La richiesta di modifiche è contenuta in un documento tecnico inviato dal governo tedesco alla Commissione Ue e alle altre capitali europee. Un testo che mette in parte in discussione l’accordo trovato al consiglio Ecofin a metà marzo, con un compromesso tra rigidità e flessibilità sui conti.

Oltre alla regola sul taglio annuo del debito, la Germania vorrebbe una salvaguardia ex post per garantire l’efficacia delle nuove regole: insomma una clausola di revisione specifica ancorata alla riduzione effettiva del rapporto tra debito e Pil. Senza calo evidente del debito tutto il quadro di regole e provvedimenti per un Paese membro andrebbe rivisto così ogni quattro anni.
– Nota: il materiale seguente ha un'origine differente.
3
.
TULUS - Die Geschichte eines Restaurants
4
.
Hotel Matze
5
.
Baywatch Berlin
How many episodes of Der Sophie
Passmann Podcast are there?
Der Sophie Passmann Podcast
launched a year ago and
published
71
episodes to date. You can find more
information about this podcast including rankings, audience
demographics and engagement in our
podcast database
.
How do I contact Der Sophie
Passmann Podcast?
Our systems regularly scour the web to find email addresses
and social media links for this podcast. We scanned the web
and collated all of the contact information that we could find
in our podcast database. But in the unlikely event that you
Berlino, però, vorrebbe anche più incentivi per gli investimenti orientati al futuro, con una clausola di investimento limitata in base ai programmi europei. L’idea del governo federale, poi, è che i piani fiscali dei Paesi Ue non vengano concordati solo con la Commissione Ue, limitando così eccezioni e margini di manovra.

E infine, si propone di mantenere invariate le procedure per disavanzo in caso di violazione della regola del 3% sul rapporto deficit/Pil.
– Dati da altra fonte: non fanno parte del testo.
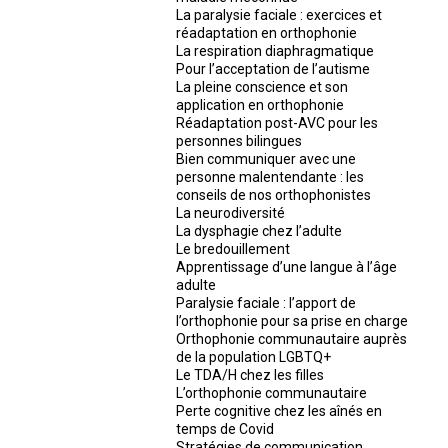
La paralysie faciale : exercices et
réadaptation en orthophonie
La respiration diaphragmatique
Pour l’acceptation de l’autisme
La pleine conscience et son
application en orthophonie
Réadaptation post-AVC pour les
personnes bilingues
Bien communiquer avec une
personne malentendante : les
conseils de nos orthophonistes
La neurodiversité
La dysphagie chez l’adulte
Le bredouillement
Apprentissage d’une langue à l’âge
adulte
Paralysie faciale : l’apport de
l’orthophonie pour sa prise en charge
Orthophonie communautaire auprès
de la population LGBTQ+
Le TDA/H chez les filles
L’orthophonie communautaire
Perte cognitive chez les aînés en
temps de Covid
Stratégies de communication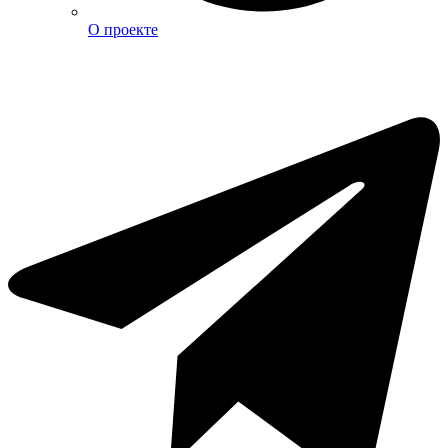
О проекте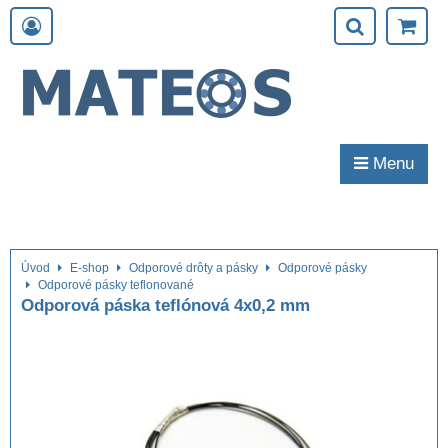
Menu
Úvod
E-shop
Odporové drôty a pásky
Odporové pásky
Odporové pásky teflonované
Odporová páska teflónová 4x0,2 mm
L’accordo di marzo tra i 27 Paesi Ue

Secondo l’accordo che era stato trovato all’Ecofin le nuove regole dovrebbero consentire aggiustamenti di bilancio più graduali, considerando le singole posizioni nazionali di partenza e permettendo piani individuali a medio termine. Certo, resterebbero i paletti del rapporto deficit/Pil al 3% e di quello debito/Pil al 60% e si dovrebbero portare avanti aggiustamenti concordati con la Commissione, ma sparirebbe il rientro obbligatorio di 1/20 l’anno e ci potrebbe essere spazio per lo scorporo di alcune voci dai parametri.

Si prevederanno poi percorsi sostenibili e credibili per ridurre i debiti più alti, come quello italiano. I tempi potrebbero essere lunghi: 4 anni dalla comunicazione della Commissione, più altri 3 in caso di riforme sulla sostenibilità dei conti o investimenti in difesa, tecnologia e transizione ecologica. Potrebbero essere scorporati dal calcolo del debito e del deficit alcuni investimenti ritenuti strategici.
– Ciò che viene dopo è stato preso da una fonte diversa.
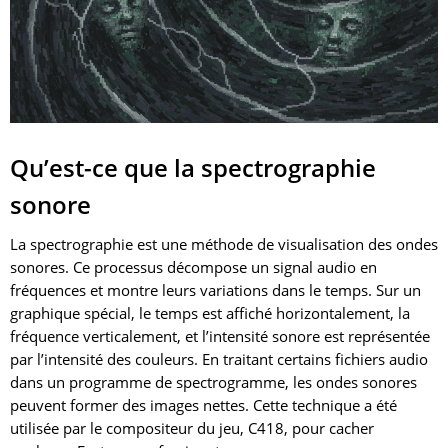
Qu’est-ce que la spectrographie
sonore
La spectrographie est une méthode de visualisation des ondes
sonores. Ce processus décompose un signal audio en
fréquences et montre leurs variations dans le temps. Sur un
graphique spécial, le temps est affiché horizontalement, la
fréquence verticalement, et l’intensité sonore est représentée
par l’intensité des couleurs. En traitant certains fichiers audio
dans un programme de spectrogramme, les ondes sonores
peuvent former des images nettes. Cette technique a été
utilisée par le compositeur du jeu, C418, pour cacher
Ci potrebbe poi essere una clausola di salvaguardia per sospendere il Patto a livello nazionale in circostanze eccezionali, come nel caso di un’altra epidemia o pandemia che colpisca in particolare uno Stato più degli altri.

Riforma del Patto di Stabilità, torna l’austerity?

Queste regole sicuramente sono decisamente più morbide rispetto a quelle valide prima del 2020: insomma, l’austerity vera e propria dovrebbe essere finita. Tuttavia il fatto che rimarranno i vincoli del 3% e del 60%, criticati già negli anni ’90 e a maggior ragione oggi dalla stragrande maggioranza degli economisti, rimane un problema non da poco per Paesi molto indebitati come l’Italia.

Il nostro Paese avrà quindi comunque dei margini di spesa ridotti rispetto alla situazione attuale e alla fase subito dopo le prime ondate di Covid.